Talking about a work accident is talking about work. And work is a fundamental part of our lives, as it is where we spend more than half of our daily time. In this sense, it is noticeable that it exerts a very powerful influence on our lives, as it interferes with the multiple dimensions that make up our existence. To this extent, in an organizational context, safety and health at work, the well-being and emotional balance of workers are, at this moment, the touchstone for organizations that seek to find high levels of performance in more demanding and complex contexts. When we analyze the variables in this equation – 1, the workers and 2, the work – we understand the ambiguous relationship established between both, as well as the permanent imbalance of forces established between them.
That said, if work is or can be a source of satisfaction for workers, it can also manifest itself over them with all its fury, highlighting their darker side. This darker side of work manifests itself in increasingly complex and demanding contexts in the form of an accident at work.
The context of the accident at work
These accidents at work can be more or less serious, with severe consequences for workers and their families. For organizations, accidents at work are unwanted events, but their occurrence is expected according to systemic safety models (Reason, 1991).
To mitigate the occurrence of accidents at work, organizations must adopt as practice the investment and development of credible processes of investigation and analysis of work accidents (Hollnagel, 2004). These processes should promote organizational learning to avoid possible future accidents.
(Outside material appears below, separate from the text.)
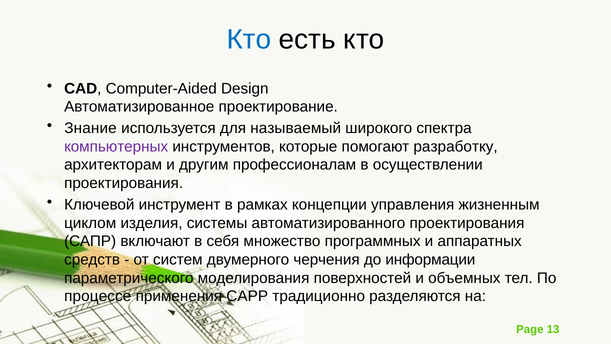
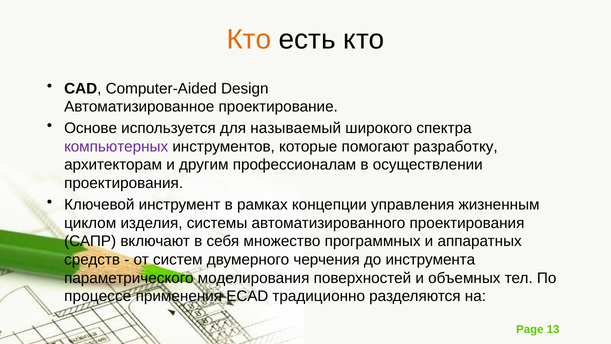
Кто at (249, 39) colour: blue -> orange
Знание: Знание -> Основе
информации: информации -> инструмента
CAPP: CAPP -> ECAD
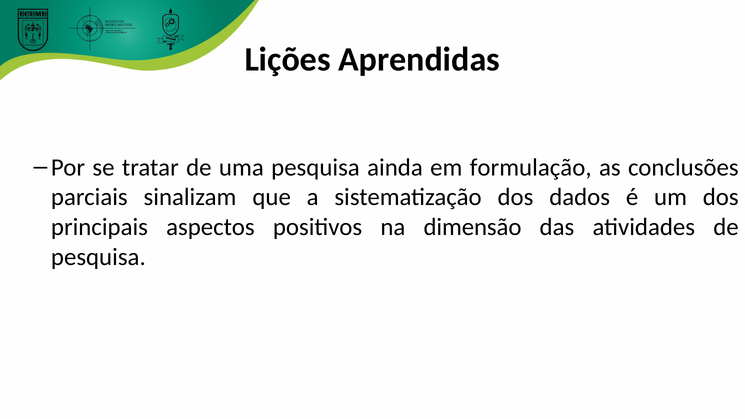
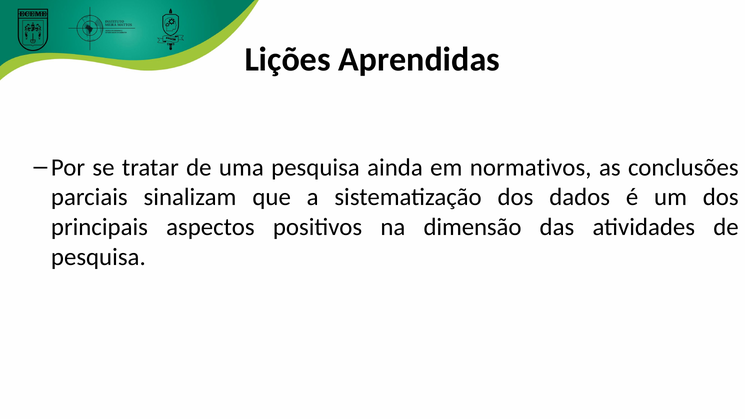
formulação: formulação -> normativos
However, what happens in the vast majority of cases is that these processes of investigation and analysis of work accidents should not only aim at identifying the culprits, nor should they hide behind human error to remove responsibility from the various actors involved in accidents at work.
Security models
To allow true organizational learning, we must resort to the set of variables advocated by the various security models, selecting one or more security models and ensuring their suitability for each of the organizational contexts under analysis. In that sense, there are:
- More immersive models (epidemiological or systemic models) and
- Simpler models (sequential model) with completely different functions depending on the organization and the level of depth intended in these investigations and analyzes of Work Accidents (Hollnagel, 2004).
These systematic analyzes of accidents at work must be carried out by safety specialists, who are qualified and highly trained for this purpose and with the support of multidisciplinary teams that represent the organizational system. The correct use of safety models and techniques makes it possible to identify and act on the causes of accidents at work, through the adoption of a set of organizational practices that promote a culture of safety and the adoption of safe behaviors by workers.
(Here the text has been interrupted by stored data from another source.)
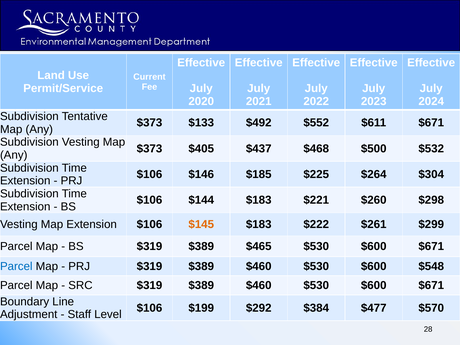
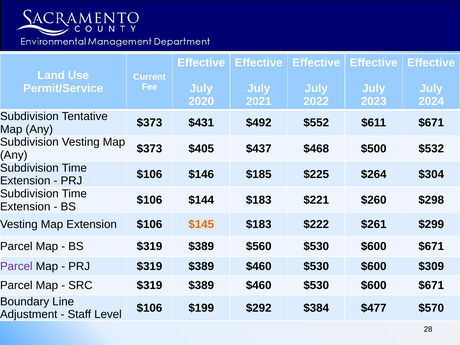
$133: $133 -> $431
$465: $465 -> $560
Parcel at (16, 266) colour: blue -> purple
$548: $548 -> $309
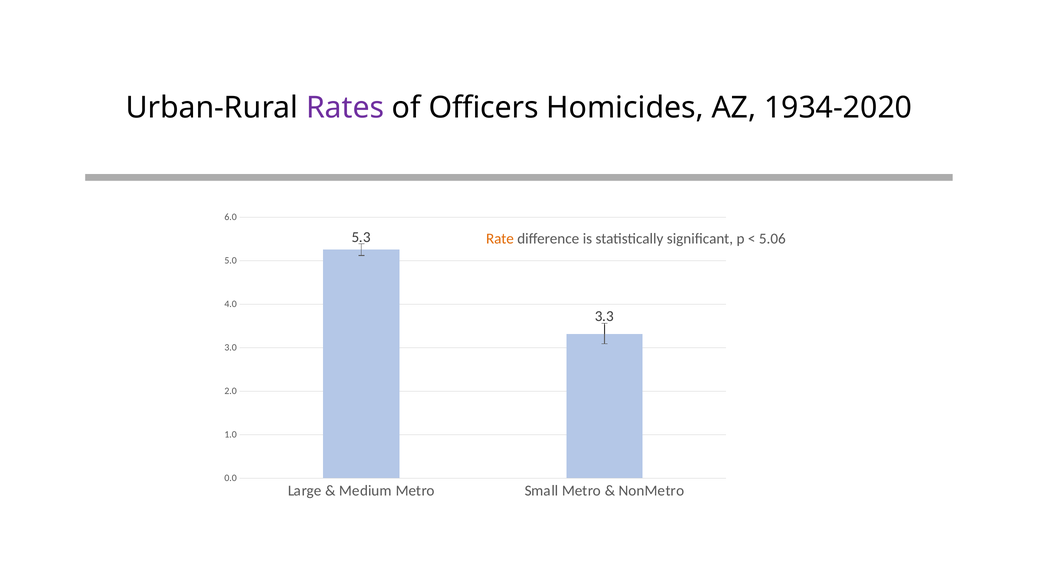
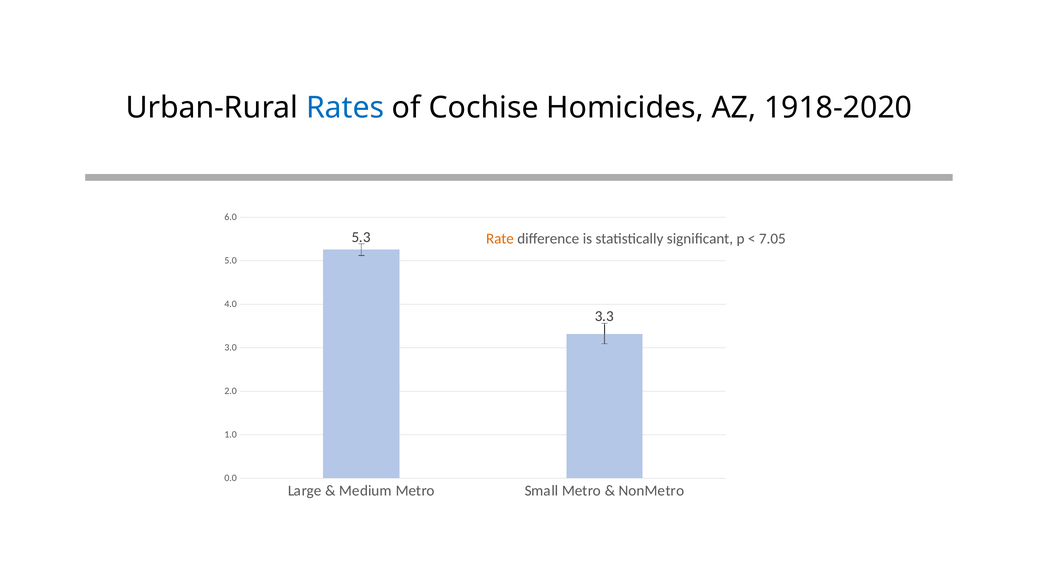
Rates colour: purple -> blue
Officers: Officers -> Cochise
1934-2020: 1934-2020 -> 1918-2020
5.06: 5.06 -> 7.05
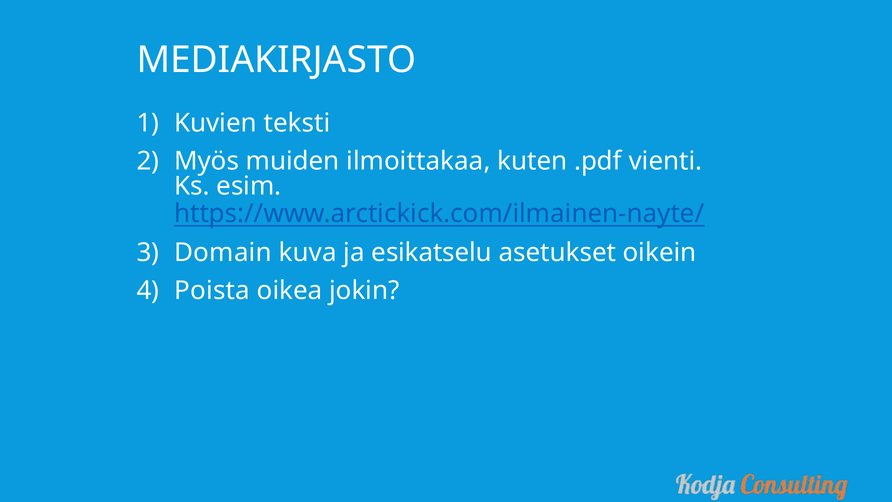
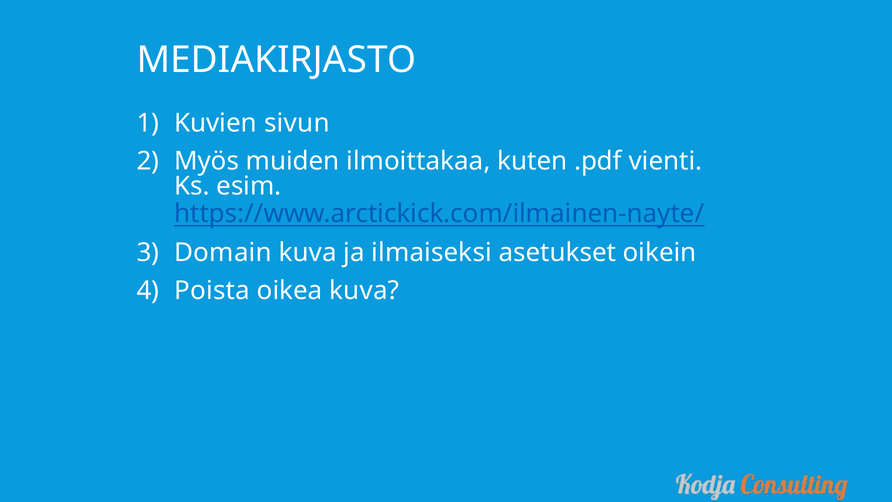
teksti: teksti -> sivun
esikatselu: esikatselu -> ilmaiseksi
oikea jokin: jokin -> kuva
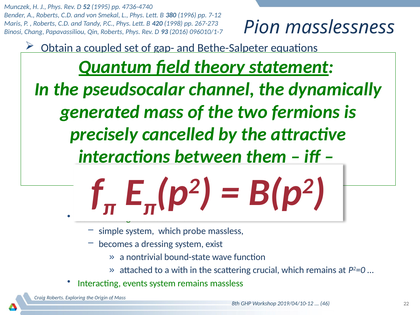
The role of organizations in the event of an accident at work
In short, it is up to organizations to assume the commitment to embrace safety at work as a value for the organization and to develop the set of mechanisms necessary to act in a preventive logic, adopting the best practices in matters of safety at work. The multidisciplinarity makes it possible to identify and correct what is not going well in the process, through the correct use of work safety models and techniques that allow moving towards a solid safety culture.
However, contextual factors, cultural factors, psychosocial factors, personal factors, and education and training of security professionals, managers, and workers should not be neglected because they also have a very important weight in any this process of investigation and analysis of accidents at work.